### SELECTED EXTRACT
Third Annual Colorado Wine Week and Urban Winefest
Author: Ben Weinberg - May 20, 2013 - Updated: May 20, 2013
In keeping with my intention to update and inform you on local beverage-based happenings, I’m dedicating this column to the upcoming Colorado Wine Week (CWW) and Colorado Urban Winefest (CUW), which return to our fine state on June 2-8, 2013.
In 2011, Gov. John Hickenlooper, former beer magnate and a huge supporter of local production and manufacturing, declared the first week of June, which coincided with the first Colorado Urban Winefest in Denver, as Colorado Wine Week. “Having the governor on board has given the Colorado wine movement credibility,” says Jacob Harkins, the Colorado-based founder and editorial director of Local Winos Media. “People respect his business and brewing history.”
A humble beginning has grown into an annual, seven-day celebration of Colorado wine with small plate specials and pairings at top restaurants, wine-focused events almost every night of the week and, of course, the CUW. Everything supports the Colorado Association for Viticulture and Enology (CAVE) and member wineries.

### RECORD LIST

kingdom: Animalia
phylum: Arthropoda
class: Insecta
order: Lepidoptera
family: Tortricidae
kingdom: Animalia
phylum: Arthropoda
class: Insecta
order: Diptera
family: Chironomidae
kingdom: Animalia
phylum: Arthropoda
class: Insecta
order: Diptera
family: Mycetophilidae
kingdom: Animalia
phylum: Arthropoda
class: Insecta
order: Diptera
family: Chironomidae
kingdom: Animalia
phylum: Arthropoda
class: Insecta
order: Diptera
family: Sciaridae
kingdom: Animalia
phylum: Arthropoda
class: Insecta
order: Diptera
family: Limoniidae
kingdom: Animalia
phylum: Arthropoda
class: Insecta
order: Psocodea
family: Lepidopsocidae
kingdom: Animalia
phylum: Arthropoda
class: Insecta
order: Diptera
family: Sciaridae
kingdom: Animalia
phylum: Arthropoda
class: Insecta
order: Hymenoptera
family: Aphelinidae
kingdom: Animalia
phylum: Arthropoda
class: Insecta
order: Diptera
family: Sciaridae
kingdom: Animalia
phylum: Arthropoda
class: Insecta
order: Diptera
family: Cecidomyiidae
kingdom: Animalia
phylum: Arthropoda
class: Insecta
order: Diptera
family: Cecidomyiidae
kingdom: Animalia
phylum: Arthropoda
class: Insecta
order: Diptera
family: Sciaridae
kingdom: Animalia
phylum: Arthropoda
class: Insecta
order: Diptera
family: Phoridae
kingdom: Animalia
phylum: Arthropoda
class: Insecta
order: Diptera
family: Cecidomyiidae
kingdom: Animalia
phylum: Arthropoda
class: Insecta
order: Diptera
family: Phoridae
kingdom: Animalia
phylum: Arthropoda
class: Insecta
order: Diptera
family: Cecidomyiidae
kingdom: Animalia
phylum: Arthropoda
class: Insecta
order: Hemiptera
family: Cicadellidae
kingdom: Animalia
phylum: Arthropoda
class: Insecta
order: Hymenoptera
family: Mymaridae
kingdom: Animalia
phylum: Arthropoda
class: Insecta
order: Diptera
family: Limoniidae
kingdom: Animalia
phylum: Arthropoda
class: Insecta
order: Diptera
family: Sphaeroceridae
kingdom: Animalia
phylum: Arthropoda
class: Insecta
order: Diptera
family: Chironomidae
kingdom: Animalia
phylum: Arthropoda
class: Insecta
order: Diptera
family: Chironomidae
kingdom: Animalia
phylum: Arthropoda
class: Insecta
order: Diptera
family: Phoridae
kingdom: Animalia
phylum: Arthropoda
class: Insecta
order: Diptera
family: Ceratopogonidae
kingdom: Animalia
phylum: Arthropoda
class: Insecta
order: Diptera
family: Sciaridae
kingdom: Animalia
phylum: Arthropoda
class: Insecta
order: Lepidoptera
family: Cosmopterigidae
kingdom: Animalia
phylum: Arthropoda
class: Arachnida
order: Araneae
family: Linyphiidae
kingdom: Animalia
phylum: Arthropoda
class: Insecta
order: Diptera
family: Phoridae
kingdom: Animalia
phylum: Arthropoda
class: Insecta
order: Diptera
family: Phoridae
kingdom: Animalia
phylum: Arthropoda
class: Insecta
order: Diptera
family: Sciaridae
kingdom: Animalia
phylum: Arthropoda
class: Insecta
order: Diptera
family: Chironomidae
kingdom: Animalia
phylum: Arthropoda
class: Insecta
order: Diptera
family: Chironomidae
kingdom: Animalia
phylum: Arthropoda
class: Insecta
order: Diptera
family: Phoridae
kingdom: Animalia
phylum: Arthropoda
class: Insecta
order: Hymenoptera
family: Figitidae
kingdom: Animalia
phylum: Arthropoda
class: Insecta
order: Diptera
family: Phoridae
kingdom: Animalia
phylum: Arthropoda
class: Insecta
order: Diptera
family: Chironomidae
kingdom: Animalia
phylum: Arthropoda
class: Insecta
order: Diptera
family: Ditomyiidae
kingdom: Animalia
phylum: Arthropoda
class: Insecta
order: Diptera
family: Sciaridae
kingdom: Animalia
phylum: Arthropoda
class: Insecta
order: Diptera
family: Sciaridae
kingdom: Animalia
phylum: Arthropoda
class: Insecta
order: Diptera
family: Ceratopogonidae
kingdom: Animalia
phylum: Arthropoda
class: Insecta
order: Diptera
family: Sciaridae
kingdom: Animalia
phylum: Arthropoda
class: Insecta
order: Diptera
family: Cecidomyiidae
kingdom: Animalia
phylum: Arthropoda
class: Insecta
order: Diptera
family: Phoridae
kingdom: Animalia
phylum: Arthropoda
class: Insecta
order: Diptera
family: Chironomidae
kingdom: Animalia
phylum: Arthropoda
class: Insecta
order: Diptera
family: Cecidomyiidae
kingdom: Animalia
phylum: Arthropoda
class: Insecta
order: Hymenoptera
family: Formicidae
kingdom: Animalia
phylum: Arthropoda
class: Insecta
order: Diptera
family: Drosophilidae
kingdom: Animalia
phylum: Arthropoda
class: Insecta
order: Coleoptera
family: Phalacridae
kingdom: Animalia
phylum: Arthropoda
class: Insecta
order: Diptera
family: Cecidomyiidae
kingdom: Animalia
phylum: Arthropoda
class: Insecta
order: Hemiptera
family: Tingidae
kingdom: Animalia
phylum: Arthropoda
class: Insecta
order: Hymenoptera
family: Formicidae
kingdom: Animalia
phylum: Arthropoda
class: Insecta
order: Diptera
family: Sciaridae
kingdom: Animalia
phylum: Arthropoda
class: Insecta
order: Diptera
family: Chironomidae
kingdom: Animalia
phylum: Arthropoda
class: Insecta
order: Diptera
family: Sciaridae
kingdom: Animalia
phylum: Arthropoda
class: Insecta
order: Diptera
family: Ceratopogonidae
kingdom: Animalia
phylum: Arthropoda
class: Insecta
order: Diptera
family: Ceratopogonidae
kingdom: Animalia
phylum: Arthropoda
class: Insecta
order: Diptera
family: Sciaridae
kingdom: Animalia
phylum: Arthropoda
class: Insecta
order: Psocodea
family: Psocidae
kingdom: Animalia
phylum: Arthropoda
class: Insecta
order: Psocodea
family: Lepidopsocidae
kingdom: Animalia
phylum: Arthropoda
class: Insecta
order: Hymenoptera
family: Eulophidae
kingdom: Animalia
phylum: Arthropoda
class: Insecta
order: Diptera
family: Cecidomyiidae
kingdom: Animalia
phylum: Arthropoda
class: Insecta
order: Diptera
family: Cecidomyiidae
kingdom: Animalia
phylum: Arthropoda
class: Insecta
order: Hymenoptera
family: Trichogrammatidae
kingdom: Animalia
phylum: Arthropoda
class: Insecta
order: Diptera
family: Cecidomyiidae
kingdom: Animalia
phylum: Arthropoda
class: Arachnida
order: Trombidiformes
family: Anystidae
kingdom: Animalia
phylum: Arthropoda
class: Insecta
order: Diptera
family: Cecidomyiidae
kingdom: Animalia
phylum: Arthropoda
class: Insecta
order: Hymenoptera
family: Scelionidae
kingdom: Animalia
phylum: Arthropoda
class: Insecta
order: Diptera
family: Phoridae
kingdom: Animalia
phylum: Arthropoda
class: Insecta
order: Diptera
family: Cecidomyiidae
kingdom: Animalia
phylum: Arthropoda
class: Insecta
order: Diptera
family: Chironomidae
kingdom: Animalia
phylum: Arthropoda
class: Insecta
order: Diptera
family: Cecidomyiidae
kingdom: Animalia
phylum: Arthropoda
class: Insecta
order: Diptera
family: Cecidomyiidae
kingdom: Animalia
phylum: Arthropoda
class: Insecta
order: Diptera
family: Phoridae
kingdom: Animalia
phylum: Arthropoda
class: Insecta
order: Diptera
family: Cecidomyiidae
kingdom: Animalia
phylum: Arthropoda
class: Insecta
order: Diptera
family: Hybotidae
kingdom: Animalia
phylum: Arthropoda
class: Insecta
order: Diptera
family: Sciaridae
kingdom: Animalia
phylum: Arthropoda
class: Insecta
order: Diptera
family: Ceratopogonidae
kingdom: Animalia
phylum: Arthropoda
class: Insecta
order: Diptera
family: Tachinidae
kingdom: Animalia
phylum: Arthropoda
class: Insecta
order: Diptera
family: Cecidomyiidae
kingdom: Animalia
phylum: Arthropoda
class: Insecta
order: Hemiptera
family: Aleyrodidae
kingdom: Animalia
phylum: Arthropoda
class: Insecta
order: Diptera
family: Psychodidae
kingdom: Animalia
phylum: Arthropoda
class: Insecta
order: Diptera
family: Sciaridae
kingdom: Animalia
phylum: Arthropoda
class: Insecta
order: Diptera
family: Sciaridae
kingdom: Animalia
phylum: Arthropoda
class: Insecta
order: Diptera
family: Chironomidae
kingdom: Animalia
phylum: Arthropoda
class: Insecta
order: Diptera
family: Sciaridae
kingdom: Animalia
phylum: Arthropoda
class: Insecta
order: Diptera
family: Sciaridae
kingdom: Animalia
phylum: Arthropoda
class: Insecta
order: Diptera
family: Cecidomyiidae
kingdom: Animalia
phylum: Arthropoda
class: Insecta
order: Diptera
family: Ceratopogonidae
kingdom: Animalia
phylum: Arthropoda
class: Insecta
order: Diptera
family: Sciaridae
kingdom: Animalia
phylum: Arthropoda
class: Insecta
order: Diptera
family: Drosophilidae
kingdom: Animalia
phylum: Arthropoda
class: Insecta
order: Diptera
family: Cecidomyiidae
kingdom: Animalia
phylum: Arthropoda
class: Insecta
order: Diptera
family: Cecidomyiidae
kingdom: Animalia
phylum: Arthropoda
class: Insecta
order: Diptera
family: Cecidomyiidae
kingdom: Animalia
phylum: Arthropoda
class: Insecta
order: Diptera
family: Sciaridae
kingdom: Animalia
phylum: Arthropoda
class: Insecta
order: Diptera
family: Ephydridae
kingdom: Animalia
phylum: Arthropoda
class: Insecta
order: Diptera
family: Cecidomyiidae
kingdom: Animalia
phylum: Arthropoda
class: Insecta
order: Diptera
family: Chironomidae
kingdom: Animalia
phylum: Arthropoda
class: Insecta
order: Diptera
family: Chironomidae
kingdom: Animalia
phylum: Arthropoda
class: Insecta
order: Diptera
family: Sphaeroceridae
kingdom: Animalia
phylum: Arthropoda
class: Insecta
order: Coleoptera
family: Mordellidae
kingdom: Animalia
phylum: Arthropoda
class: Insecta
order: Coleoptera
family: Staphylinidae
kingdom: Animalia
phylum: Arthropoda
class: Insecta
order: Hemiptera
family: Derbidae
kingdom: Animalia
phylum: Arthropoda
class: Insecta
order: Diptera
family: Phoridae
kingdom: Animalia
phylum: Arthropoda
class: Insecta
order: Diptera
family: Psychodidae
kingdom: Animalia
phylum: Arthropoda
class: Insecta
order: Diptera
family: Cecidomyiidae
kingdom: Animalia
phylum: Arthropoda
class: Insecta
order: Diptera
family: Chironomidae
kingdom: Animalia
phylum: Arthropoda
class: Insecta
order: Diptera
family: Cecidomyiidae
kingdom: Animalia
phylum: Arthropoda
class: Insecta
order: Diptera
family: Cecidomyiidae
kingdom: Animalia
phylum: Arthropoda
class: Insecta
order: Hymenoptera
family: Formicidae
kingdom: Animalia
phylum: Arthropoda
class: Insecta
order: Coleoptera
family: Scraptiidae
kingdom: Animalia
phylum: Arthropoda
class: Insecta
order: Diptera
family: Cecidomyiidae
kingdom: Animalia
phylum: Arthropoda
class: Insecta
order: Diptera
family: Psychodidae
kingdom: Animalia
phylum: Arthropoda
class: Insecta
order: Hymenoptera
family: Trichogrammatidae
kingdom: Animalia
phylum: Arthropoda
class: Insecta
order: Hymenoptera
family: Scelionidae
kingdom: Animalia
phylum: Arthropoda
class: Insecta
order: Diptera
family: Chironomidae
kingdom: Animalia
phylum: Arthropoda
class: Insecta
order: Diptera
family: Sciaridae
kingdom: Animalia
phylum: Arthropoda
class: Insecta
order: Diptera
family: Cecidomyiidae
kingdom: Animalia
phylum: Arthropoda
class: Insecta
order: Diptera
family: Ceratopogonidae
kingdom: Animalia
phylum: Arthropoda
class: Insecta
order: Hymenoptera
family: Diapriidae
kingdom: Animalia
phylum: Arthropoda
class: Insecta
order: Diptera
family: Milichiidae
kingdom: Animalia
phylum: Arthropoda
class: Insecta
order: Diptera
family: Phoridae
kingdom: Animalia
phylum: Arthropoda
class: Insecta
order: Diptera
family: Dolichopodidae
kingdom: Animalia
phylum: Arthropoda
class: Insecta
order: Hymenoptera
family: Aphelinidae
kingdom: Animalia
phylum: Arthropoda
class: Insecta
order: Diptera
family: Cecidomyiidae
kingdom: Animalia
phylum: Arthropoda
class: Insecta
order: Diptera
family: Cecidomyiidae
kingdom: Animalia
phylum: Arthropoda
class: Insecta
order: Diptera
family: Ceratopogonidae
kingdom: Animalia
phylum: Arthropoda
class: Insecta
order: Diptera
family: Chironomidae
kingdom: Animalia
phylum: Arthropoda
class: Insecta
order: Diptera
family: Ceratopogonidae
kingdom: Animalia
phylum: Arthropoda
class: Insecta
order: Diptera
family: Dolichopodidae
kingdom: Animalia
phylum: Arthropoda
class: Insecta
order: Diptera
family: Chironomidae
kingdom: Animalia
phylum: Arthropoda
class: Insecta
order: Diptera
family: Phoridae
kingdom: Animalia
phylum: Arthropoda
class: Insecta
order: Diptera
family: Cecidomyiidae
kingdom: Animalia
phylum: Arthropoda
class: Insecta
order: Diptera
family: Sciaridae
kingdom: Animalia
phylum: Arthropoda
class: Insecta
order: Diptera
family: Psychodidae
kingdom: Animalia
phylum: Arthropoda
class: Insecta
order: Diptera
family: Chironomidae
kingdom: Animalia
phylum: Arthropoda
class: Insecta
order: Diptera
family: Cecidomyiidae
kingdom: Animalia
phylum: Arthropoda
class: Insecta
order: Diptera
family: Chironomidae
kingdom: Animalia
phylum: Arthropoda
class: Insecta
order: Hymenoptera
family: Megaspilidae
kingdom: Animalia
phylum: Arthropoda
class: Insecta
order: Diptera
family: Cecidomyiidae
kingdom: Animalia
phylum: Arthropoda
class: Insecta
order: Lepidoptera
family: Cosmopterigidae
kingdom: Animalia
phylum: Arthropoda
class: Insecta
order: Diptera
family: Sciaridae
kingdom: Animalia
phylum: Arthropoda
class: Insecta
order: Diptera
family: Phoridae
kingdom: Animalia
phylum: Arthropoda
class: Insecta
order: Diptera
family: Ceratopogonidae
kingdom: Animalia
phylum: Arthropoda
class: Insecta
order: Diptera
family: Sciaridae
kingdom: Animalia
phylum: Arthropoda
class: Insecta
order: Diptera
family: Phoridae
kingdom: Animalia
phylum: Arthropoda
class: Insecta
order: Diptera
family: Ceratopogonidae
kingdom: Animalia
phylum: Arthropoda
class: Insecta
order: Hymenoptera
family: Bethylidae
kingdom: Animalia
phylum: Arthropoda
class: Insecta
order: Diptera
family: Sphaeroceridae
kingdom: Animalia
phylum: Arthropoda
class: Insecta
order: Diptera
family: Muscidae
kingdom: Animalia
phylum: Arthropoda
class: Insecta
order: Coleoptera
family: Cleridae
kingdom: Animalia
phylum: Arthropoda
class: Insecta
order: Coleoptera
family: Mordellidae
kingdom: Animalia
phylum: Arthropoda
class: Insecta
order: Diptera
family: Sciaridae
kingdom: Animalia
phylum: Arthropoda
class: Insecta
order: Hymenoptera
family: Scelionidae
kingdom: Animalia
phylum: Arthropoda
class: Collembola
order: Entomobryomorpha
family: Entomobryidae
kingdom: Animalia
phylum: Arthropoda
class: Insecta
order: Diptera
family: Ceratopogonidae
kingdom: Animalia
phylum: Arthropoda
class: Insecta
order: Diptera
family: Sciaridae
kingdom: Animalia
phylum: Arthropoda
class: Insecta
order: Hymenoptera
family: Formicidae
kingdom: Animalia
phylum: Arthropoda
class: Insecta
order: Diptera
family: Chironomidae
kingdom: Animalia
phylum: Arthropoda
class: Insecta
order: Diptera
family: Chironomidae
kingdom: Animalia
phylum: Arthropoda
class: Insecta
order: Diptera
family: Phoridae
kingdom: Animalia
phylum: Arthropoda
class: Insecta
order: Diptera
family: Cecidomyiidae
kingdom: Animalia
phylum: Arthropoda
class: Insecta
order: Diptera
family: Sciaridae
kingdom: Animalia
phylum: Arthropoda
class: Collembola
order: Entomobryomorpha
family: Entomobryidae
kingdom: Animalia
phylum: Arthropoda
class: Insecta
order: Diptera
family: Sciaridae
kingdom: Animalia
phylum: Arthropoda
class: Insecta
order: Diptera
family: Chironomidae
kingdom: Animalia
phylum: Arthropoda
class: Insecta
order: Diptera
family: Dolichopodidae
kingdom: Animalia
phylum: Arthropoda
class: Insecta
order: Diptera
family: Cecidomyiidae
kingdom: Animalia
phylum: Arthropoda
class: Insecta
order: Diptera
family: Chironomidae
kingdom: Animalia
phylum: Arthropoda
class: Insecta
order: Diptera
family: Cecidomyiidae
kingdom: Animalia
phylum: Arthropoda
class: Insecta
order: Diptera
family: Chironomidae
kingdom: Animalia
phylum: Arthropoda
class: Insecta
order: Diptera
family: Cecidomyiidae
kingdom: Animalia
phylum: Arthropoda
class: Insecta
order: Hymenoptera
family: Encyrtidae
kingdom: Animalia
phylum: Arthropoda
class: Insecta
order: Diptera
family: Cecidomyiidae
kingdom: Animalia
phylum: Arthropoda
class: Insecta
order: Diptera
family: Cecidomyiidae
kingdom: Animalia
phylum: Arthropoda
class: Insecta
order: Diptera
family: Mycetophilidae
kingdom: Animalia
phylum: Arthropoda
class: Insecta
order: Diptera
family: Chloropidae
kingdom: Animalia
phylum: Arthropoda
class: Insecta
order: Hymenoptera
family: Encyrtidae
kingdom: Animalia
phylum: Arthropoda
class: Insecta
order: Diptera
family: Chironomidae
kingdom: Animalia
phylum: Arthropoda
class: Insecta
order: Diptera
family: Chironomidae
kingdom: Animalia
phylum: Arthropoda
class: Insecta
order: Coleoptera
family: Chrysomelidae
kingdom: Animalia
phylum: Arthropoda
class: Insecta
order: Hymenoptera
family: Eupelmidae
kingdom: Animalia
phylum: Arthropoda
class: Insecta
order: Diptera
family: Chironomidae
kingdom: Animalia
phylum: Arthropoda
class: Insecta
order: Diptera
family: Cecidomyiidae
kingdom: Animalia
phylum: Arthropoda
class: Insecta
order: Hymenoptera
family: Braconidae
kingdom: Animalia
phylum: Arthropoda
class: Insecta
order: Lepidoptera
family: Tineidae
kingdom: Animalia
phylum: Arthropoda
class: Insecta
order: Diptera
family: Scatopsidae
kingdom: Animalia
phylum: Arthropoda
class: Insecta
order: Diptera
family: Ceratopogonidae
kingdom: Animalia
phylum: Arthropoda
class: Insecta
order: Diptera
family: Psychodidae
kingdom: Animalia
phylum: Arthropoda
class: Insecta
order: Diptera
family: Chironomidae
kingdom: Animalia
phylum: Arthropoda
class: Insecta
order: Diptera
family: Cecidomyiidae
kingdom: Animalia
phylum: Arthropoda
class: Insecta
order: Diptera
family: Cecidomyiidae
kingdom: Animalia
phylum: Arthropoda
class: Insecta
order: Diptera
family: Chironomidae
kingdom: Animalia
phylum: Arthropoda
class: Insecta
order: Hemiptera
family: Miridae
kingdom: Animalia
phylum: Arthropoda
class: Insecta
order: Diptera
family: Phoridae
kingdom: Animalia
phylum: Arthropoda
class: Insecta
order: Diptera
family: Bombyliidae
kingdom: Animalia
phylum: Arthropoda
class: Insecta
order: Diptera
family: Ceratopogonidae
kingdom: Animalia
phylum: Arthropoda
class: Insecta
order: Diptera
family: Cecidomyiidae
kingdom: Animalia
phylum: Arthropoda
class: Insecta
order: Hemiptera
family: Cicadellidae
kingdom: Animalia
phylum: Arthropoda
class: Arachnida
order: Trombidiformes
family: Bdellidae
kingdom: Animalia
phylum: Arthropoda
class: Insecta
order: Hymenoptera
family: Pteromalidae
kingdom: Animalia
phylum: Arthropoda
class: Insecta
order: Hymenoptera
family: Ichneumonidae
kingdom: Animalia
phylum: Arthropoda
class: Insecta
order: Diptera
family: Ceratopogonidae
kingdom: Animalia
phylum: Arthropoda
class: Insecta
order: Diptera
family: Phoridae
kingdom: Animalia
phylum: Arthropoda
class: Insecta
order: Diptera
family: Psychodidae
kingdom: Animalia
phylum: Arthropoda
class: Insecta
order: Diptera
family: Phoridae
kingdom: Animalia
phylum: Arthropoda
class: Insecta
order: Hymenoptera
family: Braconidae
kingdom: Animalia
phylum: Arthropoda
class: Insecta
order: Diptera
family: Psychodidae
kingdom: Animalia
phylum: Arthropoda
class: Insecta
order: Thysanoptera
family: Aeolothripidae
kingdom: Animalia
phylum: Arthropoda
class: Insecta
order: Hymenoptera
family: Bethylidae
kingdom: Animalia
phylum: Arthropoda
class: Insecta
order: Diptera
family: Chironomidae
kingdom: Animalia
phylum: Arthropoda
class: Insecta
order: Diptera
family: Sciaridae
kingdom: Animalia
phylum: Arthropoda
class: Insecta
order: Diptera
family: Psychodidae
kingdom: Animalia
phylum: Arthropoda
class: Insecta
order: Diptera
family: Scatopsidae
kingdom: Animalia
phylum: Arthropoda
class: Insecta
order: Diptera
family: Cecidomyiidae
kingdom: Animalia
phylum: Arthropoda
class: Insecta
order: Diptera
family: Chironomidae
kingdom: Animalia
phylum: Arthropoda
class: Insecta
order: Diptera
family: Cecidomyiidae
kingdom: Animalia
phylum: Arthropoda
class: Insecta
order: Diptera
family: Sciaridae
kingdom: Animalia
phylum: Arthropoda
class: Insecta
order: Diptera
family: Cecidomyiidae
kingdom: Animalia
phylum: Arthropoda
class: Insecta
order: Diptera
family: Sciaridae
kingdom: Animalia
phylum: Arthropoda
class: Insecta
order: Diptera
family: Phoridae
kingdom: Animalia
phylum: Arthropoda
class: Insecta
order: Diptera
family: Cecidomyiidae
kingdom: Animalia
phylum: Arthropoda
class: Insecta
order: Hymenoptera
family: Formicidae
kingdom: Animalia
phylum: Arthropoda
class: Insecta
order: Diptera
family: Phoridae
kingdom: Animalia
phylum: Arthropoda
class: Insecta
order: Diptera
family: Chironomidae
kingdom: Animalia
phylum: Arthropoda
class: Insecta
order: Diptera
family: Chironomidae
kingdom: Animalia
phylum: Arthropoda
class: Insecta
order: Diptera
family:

### EXERCISE TASKS
• a. Answer these from the Colorado Wine Week article:
(i) On what dates do Colorado Wine Week and the Colorado Urban Winefest return in 2013?
(ii) What role does Jacob Harkins hold at Local Winos Media, besides editorial director?
(iii) Which association do the week's events support?
• b. Copy the Colorado Wine Week article word for word from "A humble beginning" to "and member wineries.".
• c. Pick up the Colorado Wine Week article after its final sentence and write what comes next.

### PER-TASK OUTPUTS
• a.
(i) June 2-8, 2013
(ii) Founder
(iii) The Colorado Association for Viticulture and Enology (CAVE) and its member wineries

• b.
A humble beginning has grown into an annual, seven-day celebration of Colorado wine with small plate specials and pairings at top restaurants, wine-focused events almost every night of the week and, of course, the CUW. Everything supports the Colorado Association for Viticulture and Enology (CAVE) and member wineries.

• c.
When CAVE first launched CUW, the Colorado Wine Industry Development Board (CWIDB) was a willing participant. Executive Director Doug Caskey is now even more excited about helping Front Range consumers experience Colorado wines in their own backyards. “This year the CWIDB is not only a sponsor for CUQ but is also supporting the festival and Colorado Wine Week with advertising.”
Colorado’s wine industry is still young and, as a result, there is a lot of room for growth. “Wine styles vary across the state,” says Tracy Eliasson, one of the owners of Settembre Cellars in Boulder. “I think this variety is one thing that makes Colorado wines pair well with innovative cuisine, especially as local chefs learn more about what our wineries have to offer.”
Harkins agrees that the local food movement is finally starting to embrace wine. “Colorado chefs love to feature local meats and produce that originated in our soil. When you mix in wine featuring grapes from the same land, good things happen.”
Many of Colorado’s best restaurants will feature a week of appetizer-size snacks alongside local wines suggested by CAVE member wineries, the combo to be served at happy hour-style pricing. Participating EatDenver restaurants include the Corner House, Jonesy’s EatBar, Lou’s Food Bar, Mizuna, Row 14, the Squeaky Bean, Ghost Plate, and The Universal, as well as The Warehouse in Colorado Springs. CWIDB’s Caskey is psyched that there are CWW opportunities occurring in Boulder, as well. “That’s where I live so I will be actively seeking out those restaurants.”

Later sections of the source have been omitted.